TASK DESCRIPTION>
Without the images, write out the whole listing exactly.

AVAILABLE RECORDS>
+++
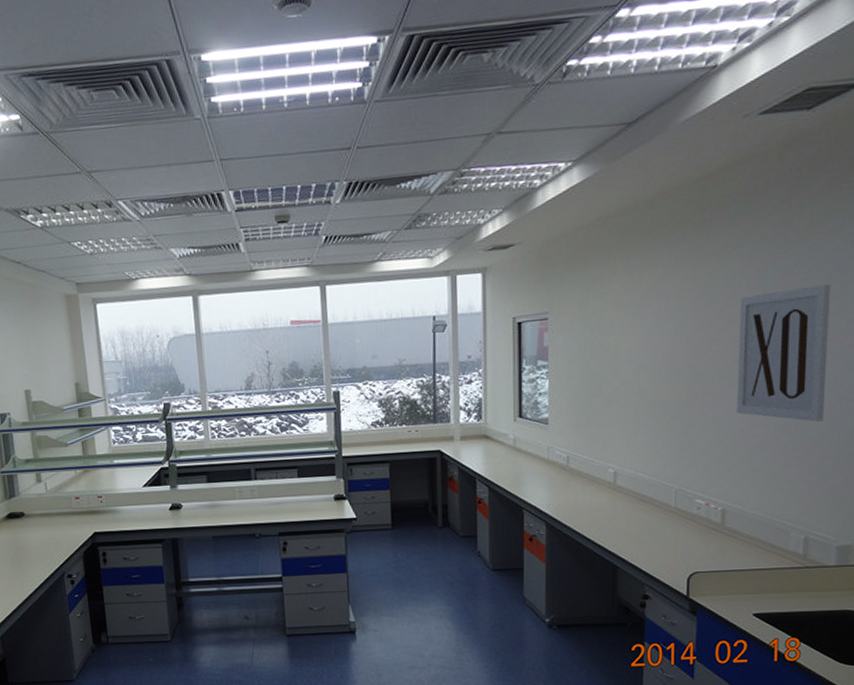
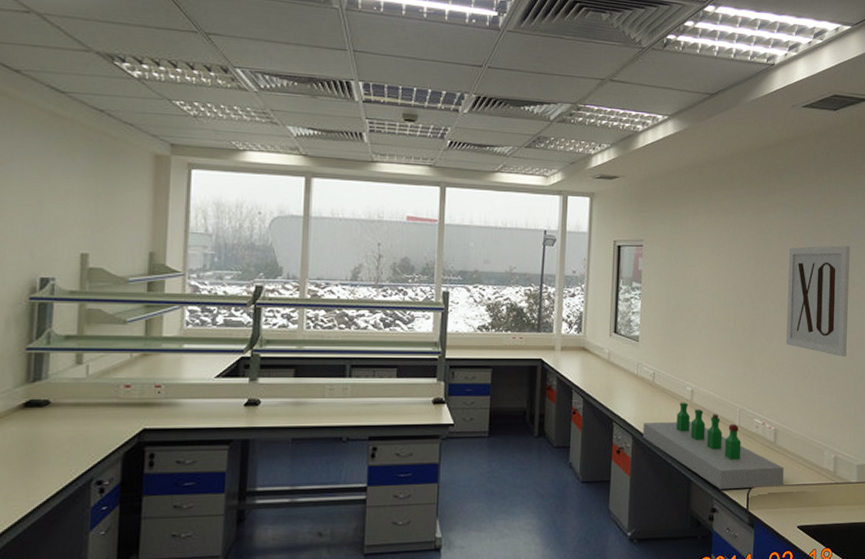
bottle: none [558,485,735,576] -> present [643,402,784,490]

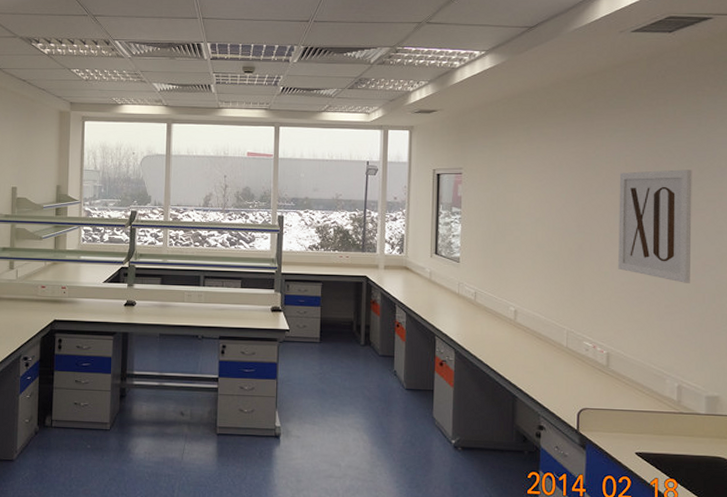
bottle: present [643,402,784,490] -> none [466,321,618,409]

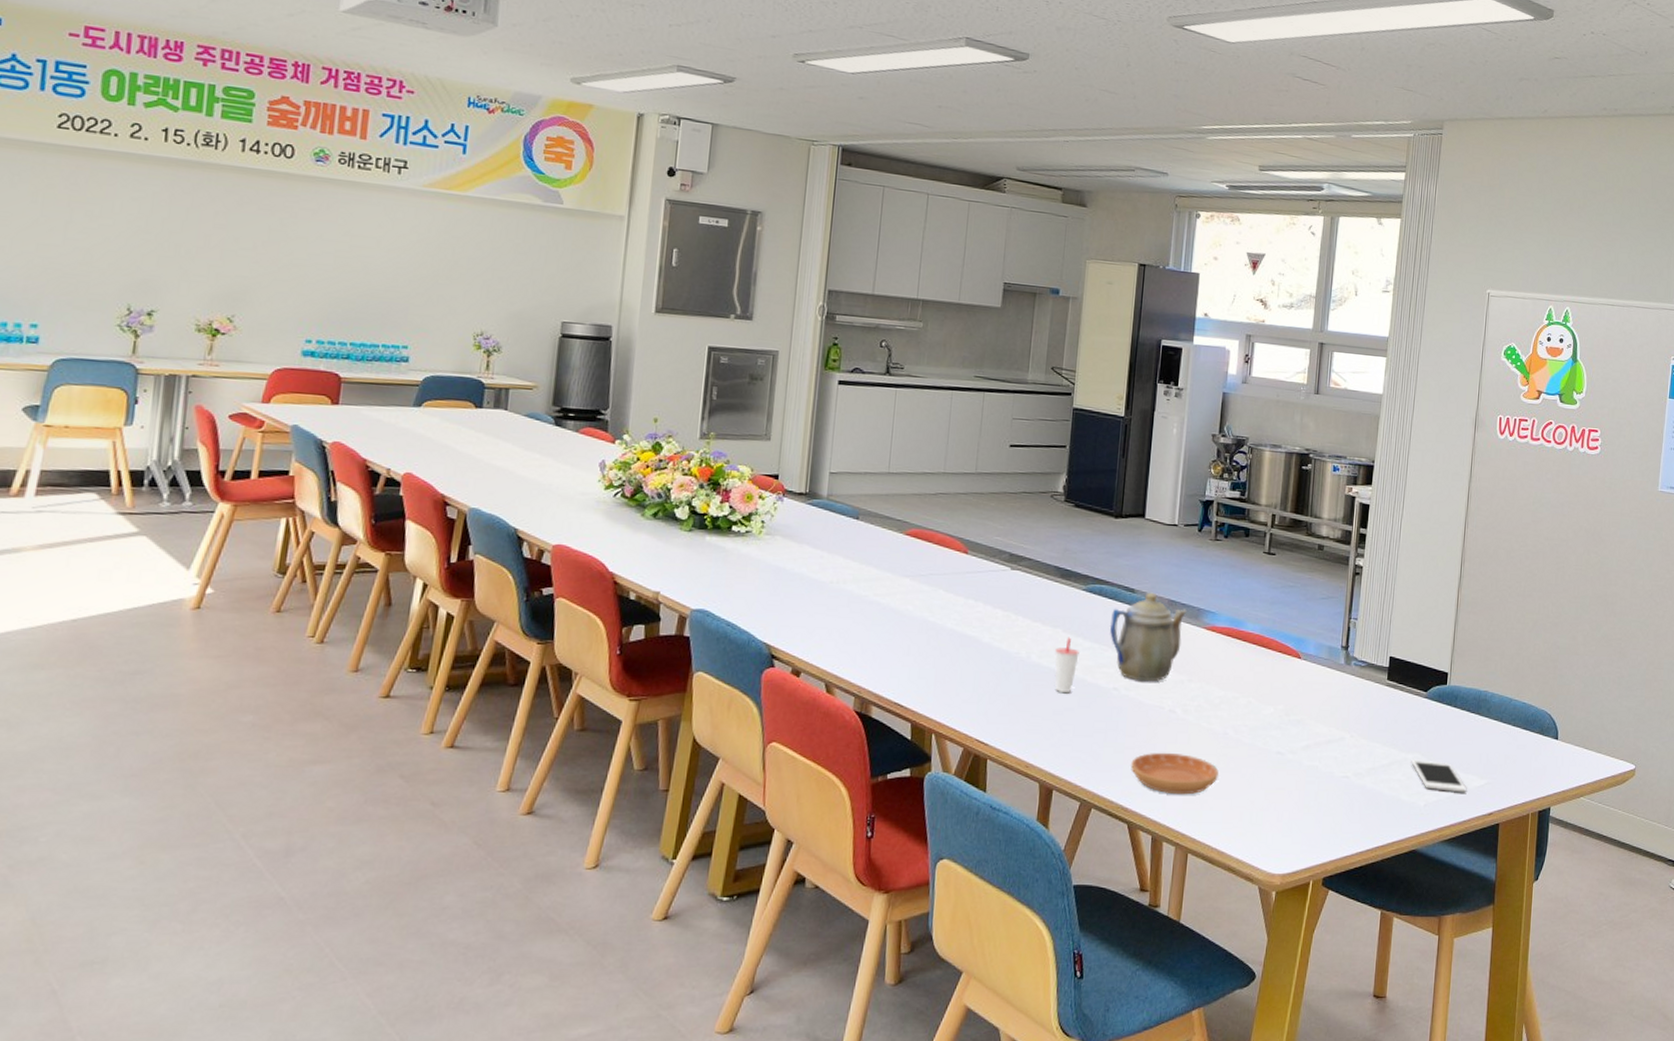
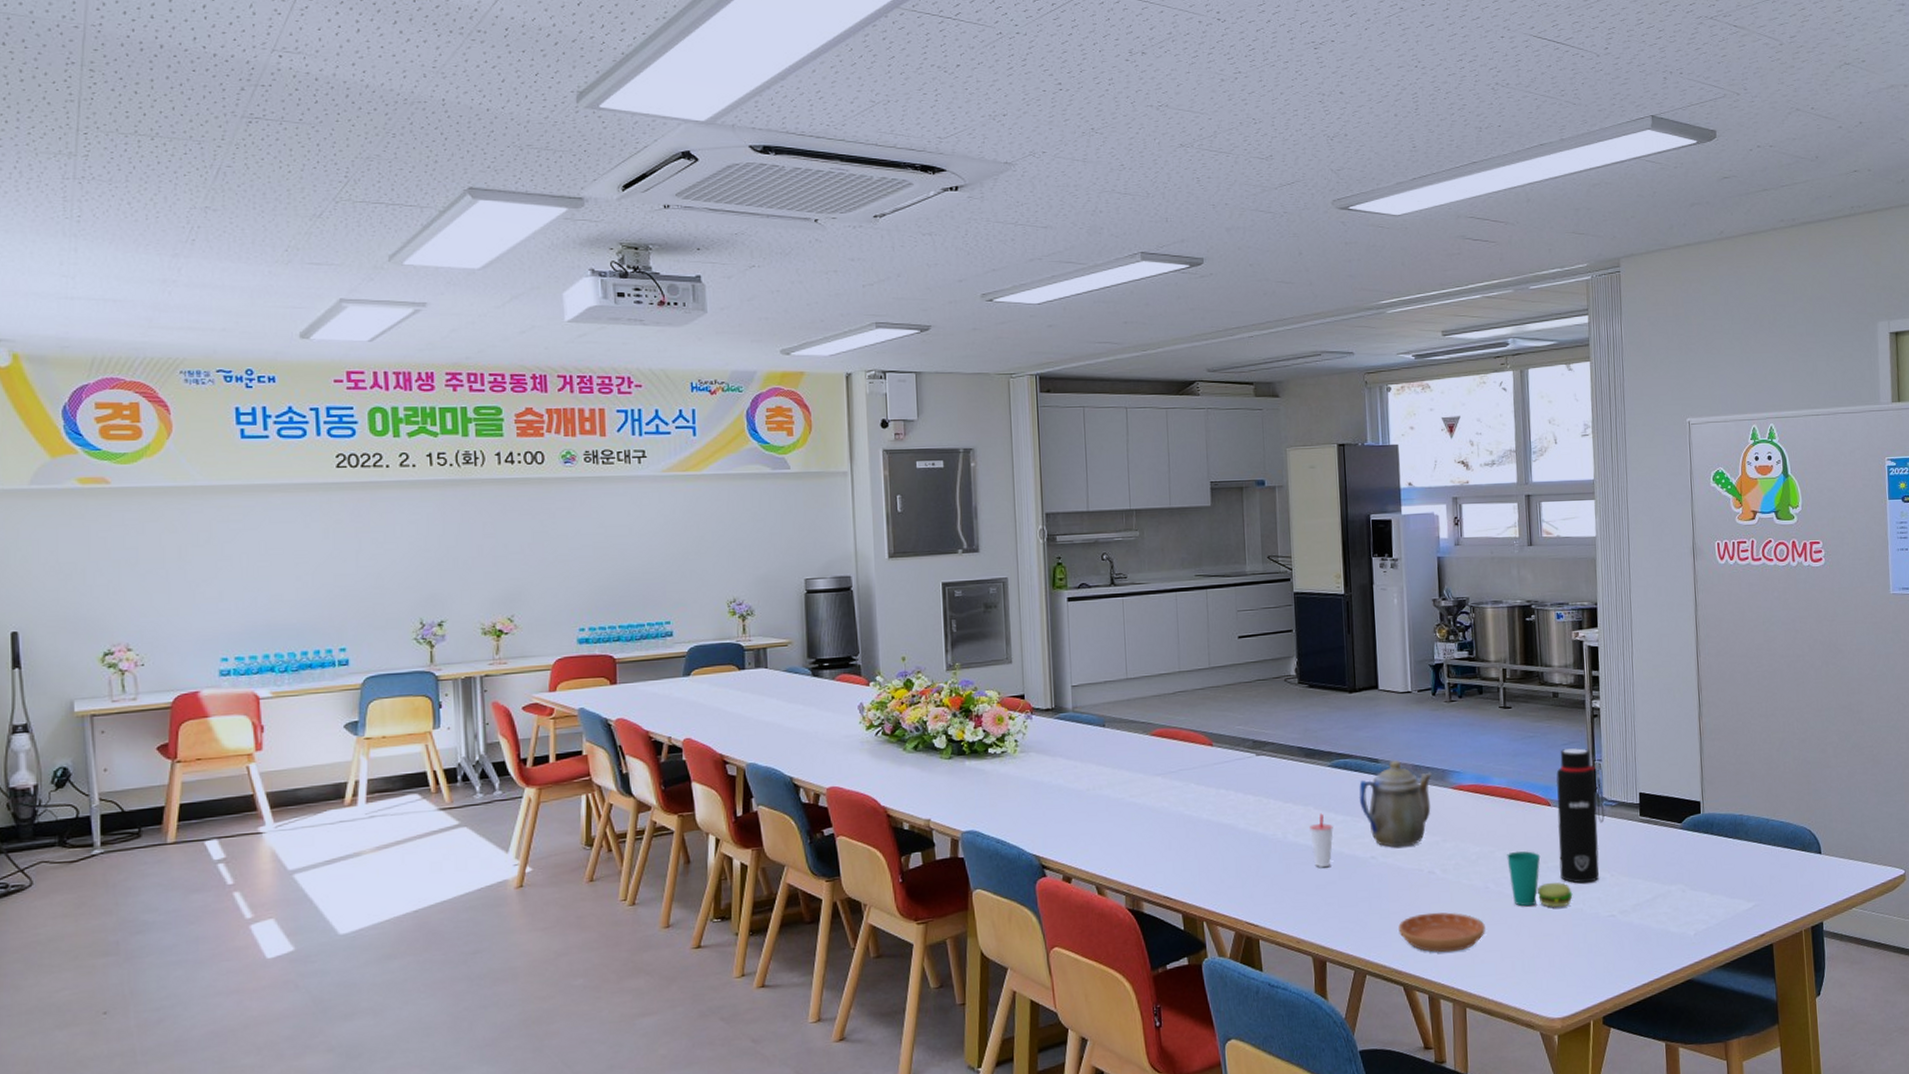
cup: none [1250,700,1310,763] -> present [1507,851,1573,908]
water bottle: none [1300,603,1354,741] -> present [1556,748,1605,884]
cell phone: present [1411,759,1467,793] -> none [1675,889,1735,919]

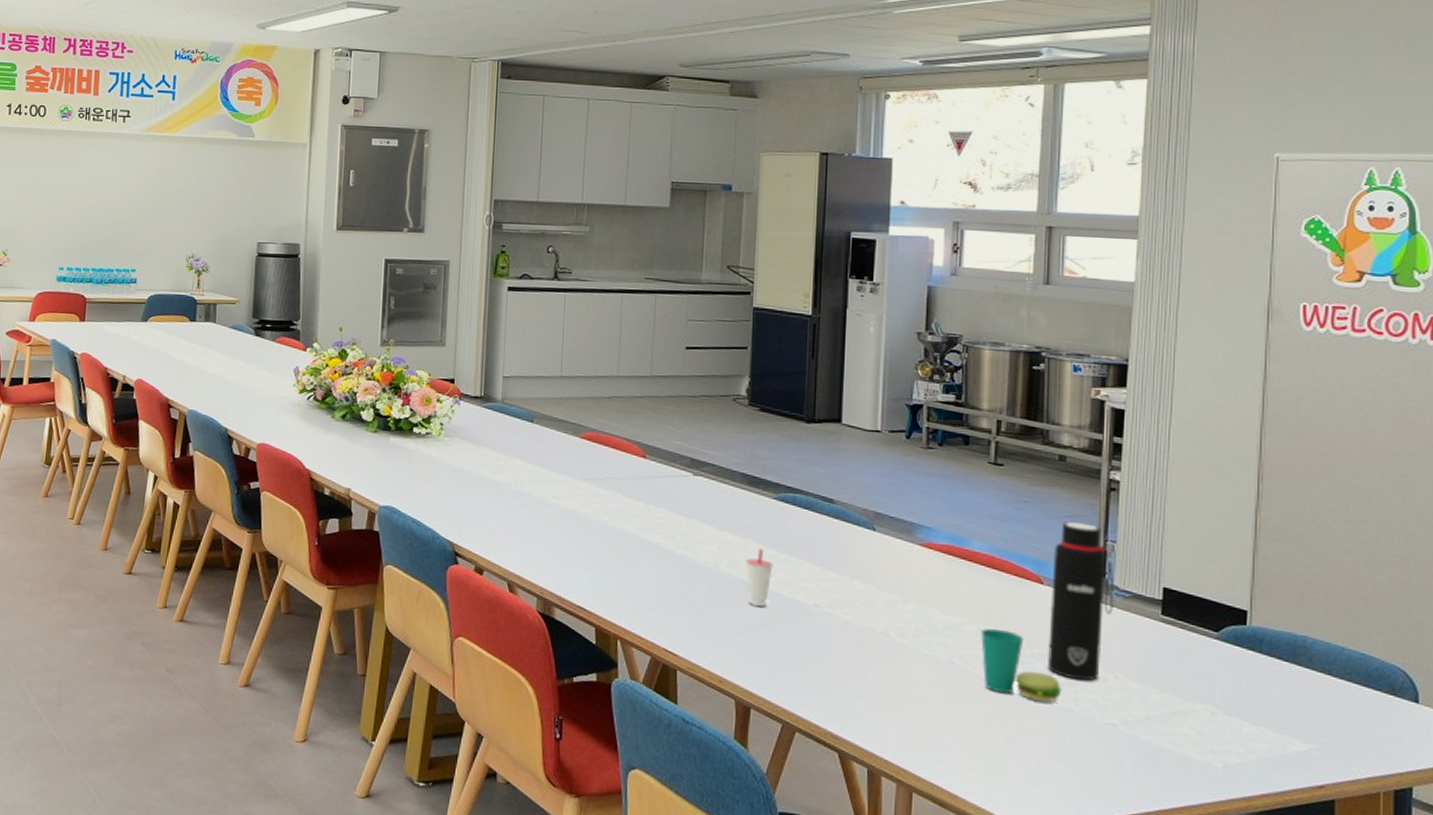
teapot: present [1359,760,1431,848] -> none [806,503,896,601]
saucer: present [1398,912,1485,953] -> none [839,677,945,728]

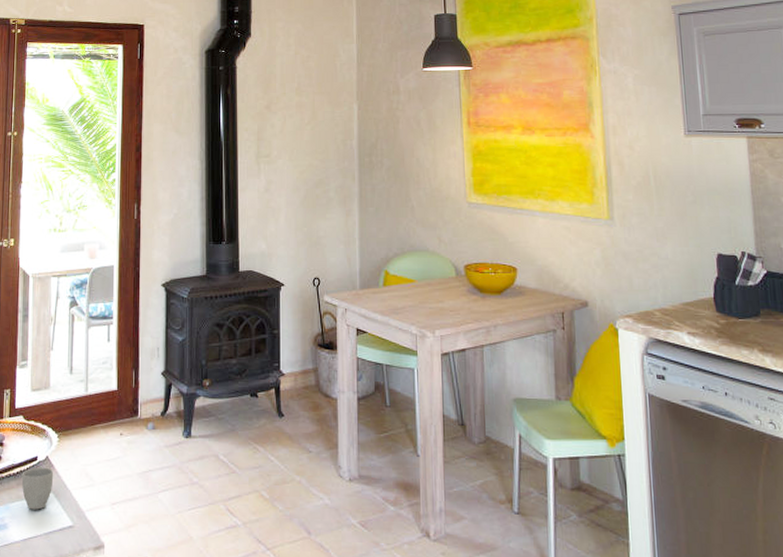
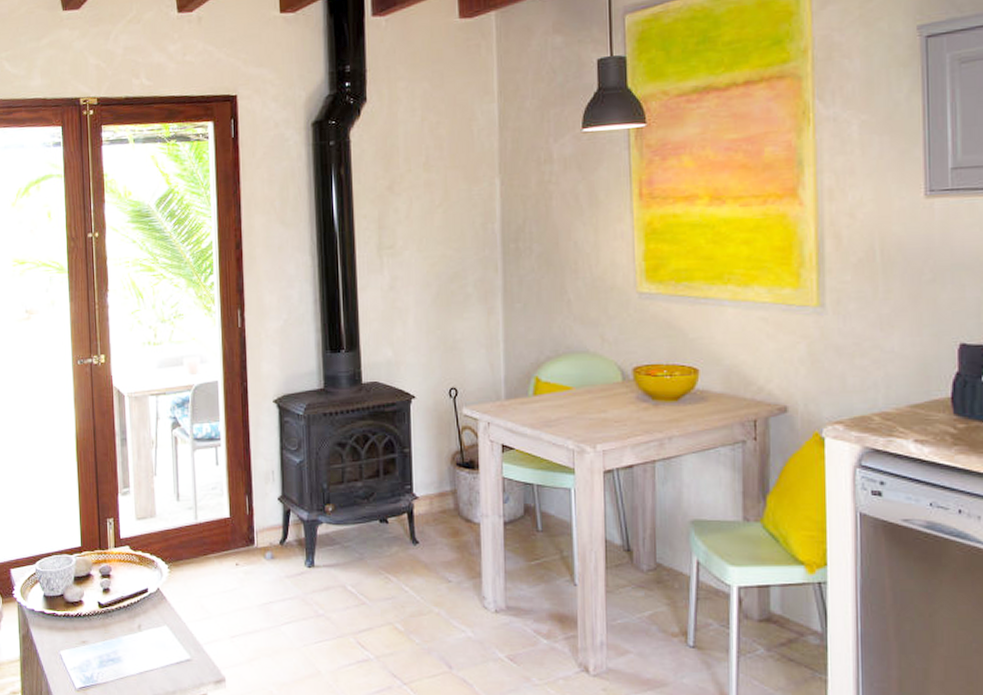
mug: present [21,467,54,510] -> none [132,599,167,643]

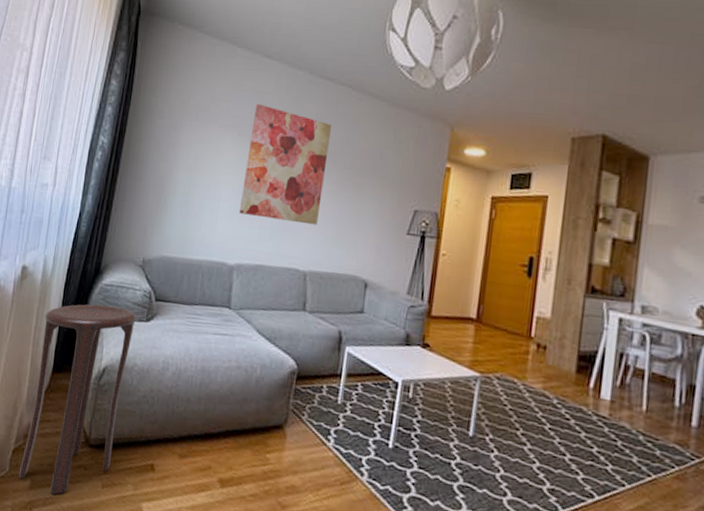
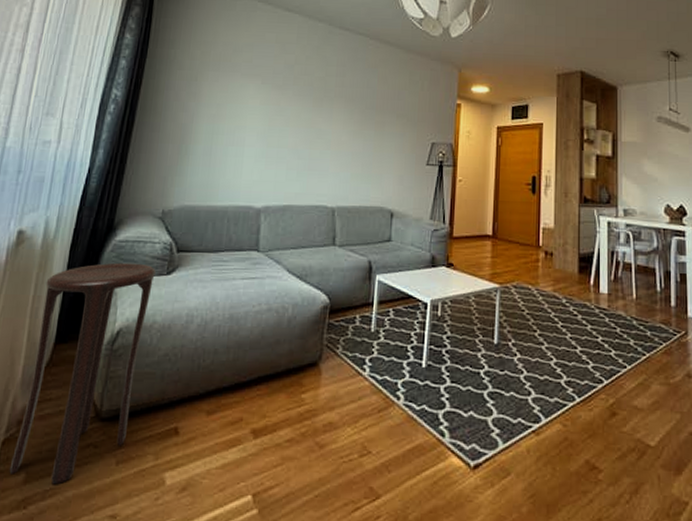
wall art: present [240,103,333,226] -> none [265,53,353,163]

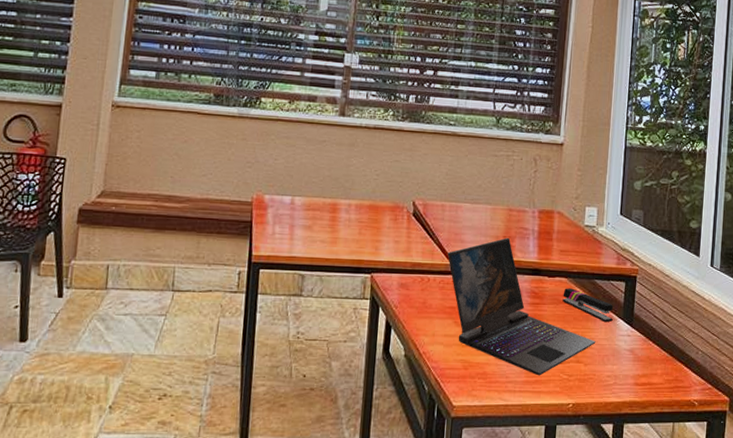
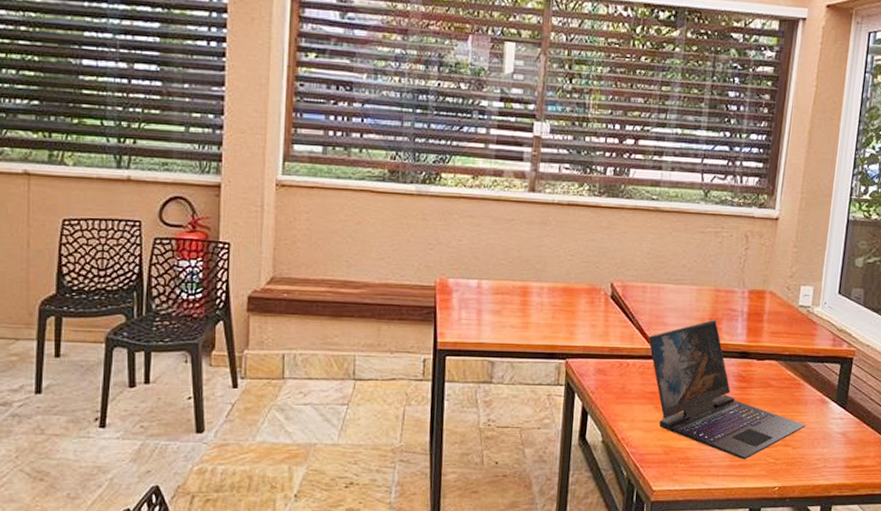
stapler: present [562,288,613,323] -> none [772,371,826,406]

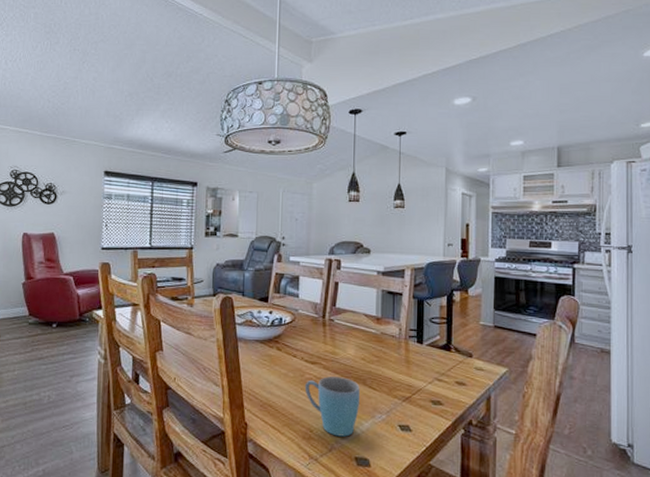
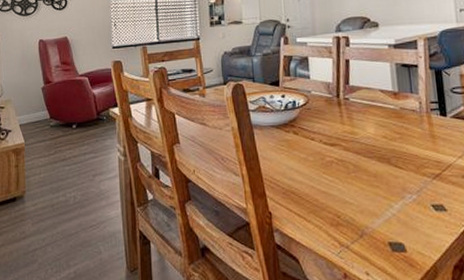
mug: present [304,376,360,437] -> none [326,157,387,221]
+++
EXERCISE ANSWER>
bottle: none [558,485,735,576] -> present [643,402,784,490]

bottle: present [643,402,784,490] -> none [466,321,618,409]

cup: none [1250,700,1310,763] -> present [1507,851,1573,908]
water bottle: none [1300,603,1354,741] -> present [1556,748,1605,884]
cell phone: present [1411,759,1467,793] -> none [1675,889,1735,919]

teapot: present [1359,760,1431,848] -> none [806,503,896,601]
saucer: present [1398,912,1485,953] -> none [839,677,945,728]

mug: present [21,467,54,510] -> none [132,599,167,643]

wall art: present [240,103,333,226] -> none [265,53,353,163]

stapler: present [562,288,613,323] -> none [772,371,826,406]

mug: present [304,376,360,437] -> none [326,157,387,221]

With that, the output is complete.